While all four groups perform the branch and heel gestures, only the chimps in the northeastern part of the park knuckle-knock and only the southeastern chimps use the leaves.
It's a surprising difference for two populations who have a shared gene pool and live just 500 kilometres apart in the same habitat, Crawford said.
"The only way that this can come about is that the young males must learn from watching the older males," she said.
Julie Teichroeb, who studies primate behaviour at the University of Toronto Scarborough, says she's not surprised by the findings.
After all, she says, differences in vocal communications have been well-documented in many different types of animals.
Different populations of whales and songbirds, for example, are known to have unique regional dialects. Recent research suggests elephants may even have their own distinct names for each other.
Chimpanzees, too, have been shown to have geographic differences in their "pant hoots" which are loud, long-distance calls. In that case, Teichroeb notes, it's unclear whether the differences are cultural or genetic.
Culture is fragile
In the case of the Taï National Park study, Crockford says there's clearly a cultural factor at play.

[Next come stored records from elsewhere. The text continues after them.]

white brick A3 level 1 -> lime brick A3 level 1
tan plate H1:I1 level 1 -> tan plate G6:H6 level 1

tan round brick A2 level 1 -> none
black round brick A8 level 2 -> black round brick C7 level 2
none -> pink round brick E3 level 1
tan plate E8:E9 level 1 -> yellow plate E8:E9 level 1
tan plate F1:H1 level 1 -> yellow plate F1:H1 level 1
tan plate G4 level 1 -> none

And cultures, she says, can be lost.
In fact, the scientists have already seen this play out.
One of Crockford's colleagues, field assistant Honora Néné Kpazahi, first noticed decades ago that males in the park's northern population were knocking their knuckles to get females' attention.
But over time, the gesture's prevalence declined as several disease outbreaks, some spilled over from humans, ravaged the population until only two males were left.

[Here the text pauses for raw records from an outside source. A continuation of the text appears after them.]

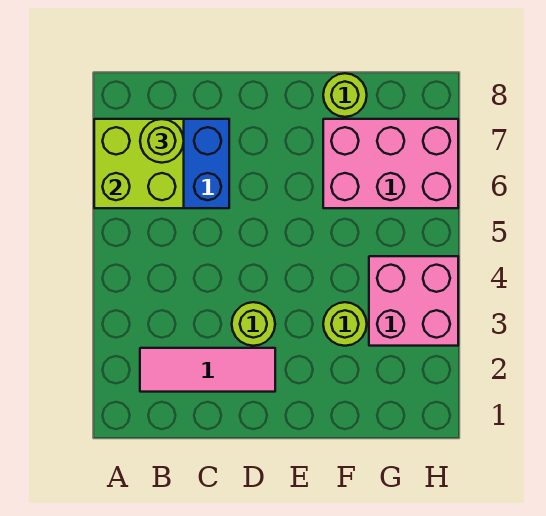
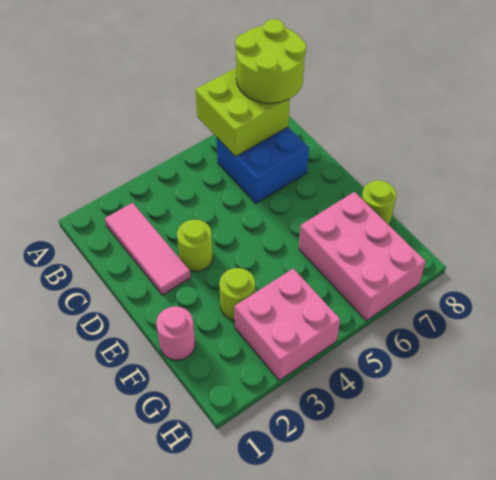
lime round brick B7 level 3 -> lime round brick A7:B8 level 3
none -> pink round brick F1 level 1

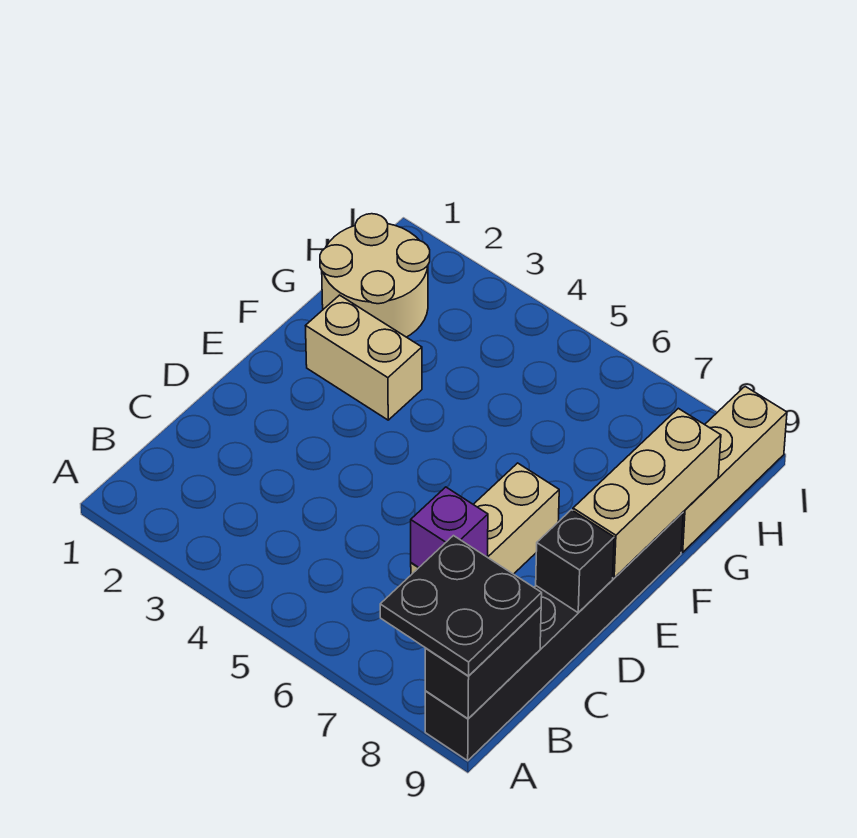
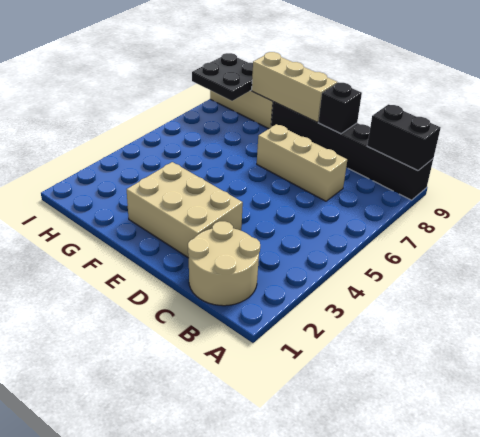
black plate A8:B9 level 3 -> black plate H8:I9 level 2
purple brick C7 level 2 -> none
tan brick F2:F3 level 1 -> tan brick D2:F3 level 1
tan round brick G1:H2 level 1 -> tan round brick B1:C2 level 1

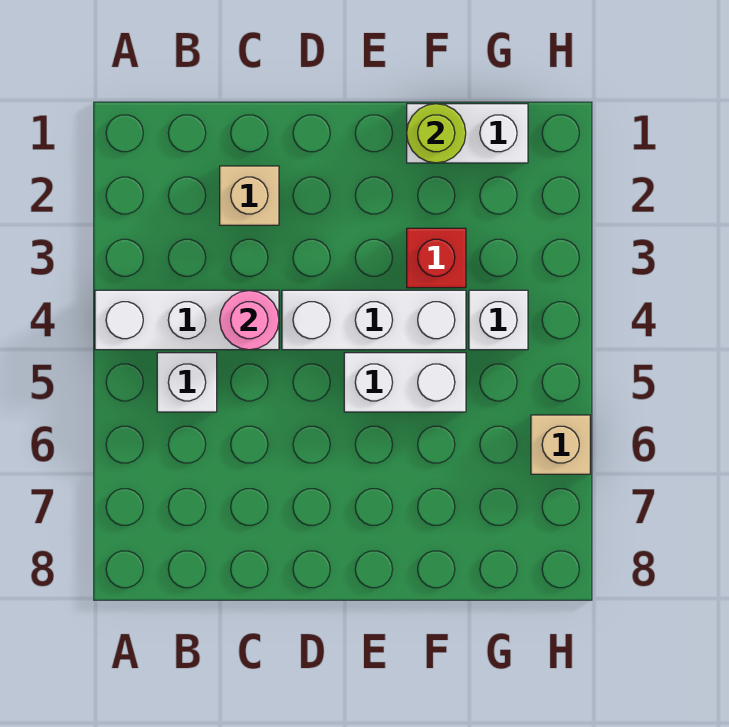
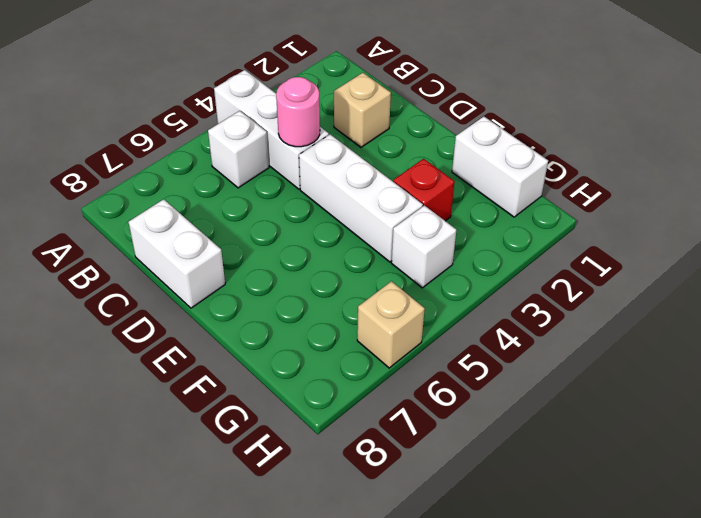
white brick E5:F5 level 1 -> white brick C8:D8 level 1
lime round brick F1 level 2 -> none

Illegal poachers killed one of those males, Marius, in 2004. With only one male left standing, the gesture was no longer needed, and it's been lost to that group ever since. Now, only the northeastern chimpanzees do it.
The same thing, she says, can happen to other learned behaviours, like the use of tools, which also varies between populations.
"The sad thing is that we now know that not only does [poaching] kill chimpanzees, but it kills the cultures," she said. "These cultures can take generations to emerge, we think. And, you know, if you lose those skills, then it might actually impact your survival."
Teichroeb said in an email the loss of that knuckle-knocking gesture among Ivory Coast chimps shows "how fragile animal culture is, just like human culture."